Exercise input:
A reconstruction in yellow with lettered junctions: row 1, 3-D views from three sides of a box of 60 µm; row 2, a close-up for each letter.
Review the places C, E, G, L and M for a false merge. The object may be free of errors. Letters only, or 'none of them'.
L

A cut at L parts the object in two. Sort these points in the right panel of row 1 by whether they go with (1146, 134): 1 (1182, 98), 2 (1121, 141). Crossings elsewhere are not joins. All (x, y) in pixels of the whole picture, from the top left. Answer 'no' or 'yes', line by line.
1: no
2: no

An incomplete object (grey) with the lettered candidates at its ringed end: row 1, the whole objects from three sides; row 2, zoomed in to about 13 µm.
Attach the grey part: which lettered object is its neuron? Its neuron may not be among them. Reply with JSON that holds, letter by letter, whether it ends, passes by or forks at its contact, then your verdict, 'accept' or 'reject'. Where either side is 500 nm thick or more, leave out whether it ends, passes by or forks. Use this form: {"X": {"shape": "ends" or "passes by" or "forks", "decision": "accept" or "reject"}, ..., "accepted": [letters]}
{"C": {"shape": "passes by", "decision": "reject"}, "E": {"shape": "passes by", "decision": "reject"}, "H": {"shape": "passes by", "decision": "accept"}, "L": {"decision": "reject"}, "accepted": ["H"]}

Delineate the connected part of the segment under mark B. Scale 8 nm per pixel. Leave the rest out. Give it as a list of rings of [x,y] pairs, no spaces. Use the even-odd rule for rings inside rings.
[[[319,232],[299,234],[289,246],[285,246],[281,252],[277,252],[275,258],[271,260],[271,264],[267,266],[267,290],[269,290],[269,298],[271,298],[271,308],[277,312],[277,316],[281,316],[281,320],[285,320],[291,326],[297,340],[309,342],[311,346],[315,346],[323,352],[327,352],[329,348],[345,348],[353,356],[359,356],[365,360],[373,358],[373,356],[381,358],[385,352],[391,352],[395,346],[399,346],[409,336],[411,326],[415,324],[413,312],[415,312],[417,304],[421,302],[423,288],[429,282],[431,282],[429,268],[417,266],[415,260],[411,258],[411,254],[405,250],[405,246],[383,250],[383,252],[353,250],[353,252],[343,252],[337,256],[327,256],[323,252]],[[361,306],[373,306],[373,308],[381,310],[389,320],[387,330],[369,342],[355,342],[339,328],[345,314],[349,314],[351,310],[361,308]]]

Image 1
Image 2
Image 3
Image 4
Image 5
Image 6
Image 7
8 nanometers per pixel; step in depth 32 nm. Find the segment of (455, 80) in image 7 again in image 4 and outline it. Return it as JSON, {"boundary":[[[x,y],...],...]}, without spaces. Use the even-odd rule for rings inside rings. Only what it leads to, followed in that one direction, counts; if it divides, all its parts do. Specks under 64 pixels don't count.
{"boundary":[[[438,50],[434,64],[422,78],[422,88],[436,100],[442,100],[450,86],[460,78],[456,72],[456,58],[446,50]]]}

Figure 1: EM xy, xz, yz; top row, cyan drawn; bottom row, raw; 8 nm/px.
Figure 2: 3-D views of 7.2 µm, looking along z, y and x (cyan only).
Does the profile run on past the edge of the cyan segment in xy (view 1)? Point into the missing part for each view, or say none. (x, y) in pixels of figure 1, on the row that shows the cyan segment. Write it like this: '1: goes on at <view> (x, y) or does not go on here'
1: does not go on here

What the task asks: Each line of the listing needs to be transcribed exactly.

Answer:
A reconstruction in yellow with lettered junctions: row 1, 3-D views from three sides of a box of 60 µm; row 2, a close-up for each letter.
Review the places C, E, G, L and M for a false merge. The object may be free of errors. Letters only, or 'none of them'.
L

A cut at L parts the object in two. Sort these points in the right panel of row 1 by whether they go with (1146, 134): 1 (1182, 98), 2 (1121, 141). Crossings elsewhere are not joins. All (x, y) in pixels of the whole picture, from the top left. Answer 'no' or 'yes', line by line.
1: no
2: no

An incomplete object (grey) with the lettered candidates at its ringed end: row 1, the whole objects from three sides; row 2, zoomed in to about 13 µm.
Attach the grey part: which lettered object is its neuron? Its neuron may not be among them. Reply with JSON that holds, letter by letter, whether it ends, passes by or forks at its contact, then your verdict, 'accept' or 'reject'. Where either side is 500 nm thick or more, leave out whether it ends, passes by or forks. Use this form: {"X": {"shape": "ends" or "passes by" or "forks", "decision": "accept" or "reject"}, ..., "accepted": [letters]}
{"C": {"shape": "passes by", "decision": "reject"}, "E": {"shape": "passes by", "decision": "reject"}, "H": {"shape": "passes by", "decision": "accept"}, "L": {"decision": "reject"}, "accepted": ["H"]}

Delineate the connected part of the segment under mark B. Scale 8 nm per pixel. Leave the rest out. Give it as a list of rings of [x,y] pairs, no spaces. Use the even-odd rule for rings inside rings.
[[[319,232],[299,234],[289,246],[285,246],[281,252],[277,252],[275,258],[271,260],[271,264],[267,266],[267,290],[269,290],[269,298],[271,298],[271,308],[277,312],[277,316],[281,316],[281,320],[285,320],[291,326],[297,340],[309,342],[311,346],[315,346],[323,352],[327,352],[329,348],[345,348],[353,356],[359,356],[365,360],[373,358],[373,356],[381,358],[385,352],[391,352],[395,346],[399,346],[409,336],[411,326],[415,324],[413,312],[415,312],[417,304],[421,302],[423,288],[429,282],[431,282],[429,268],[417,266],[415,260],[411,258],[411,254],[405,250],[405,246],[383,250],[383,252],[353,250],[353,252],[343,252],[337,256],[327,256],[323,252]],[[361,306],[373,306],[373,308],[381,310],[389,320],[387,330],[369,342],[355,342],[339,328],[345,314],[349,314],[351,310],[361,308]]]

Image 1
Image 2
Image 3
Image 4
Image 5
Image 6
Image 7
8 nanometers per pixel; step in depth 32 nm. Find the segment of (455, 80) in image 7 again in image 4 and outline it. Return it as JSON, {"boundary":[[[x,y],...],...]}, without spaces. Use the even-odd rule for rings inside rings. Only what it leads to, followed in that one direction, counts; if it divides, all its parts do. Specks under 64 pixels don't count.
{"boundary":[[[438,50],[434,64],[422,78],[422,88],[436,100],[442,100],[450,86],[460,78],[456,72],[456,58],[446,50]]]}

Figure 1: EM xy, xz, yz; top row, cyan drawn; bottom row, raw; 8 nm/px.
Figure 2: 3-D views of 7.2 µm, looking along z, y and x (cyan only).
Does the profile run on past the edge of the cyan segment in xy (view 1)? Point into the missing part for each view, or say none. (x, y) in pixels of figure 1, on the row that shows the cyan segment. Write it like this: '1: goes on at <view> (x, y) or does not go on here'
1: does not go on here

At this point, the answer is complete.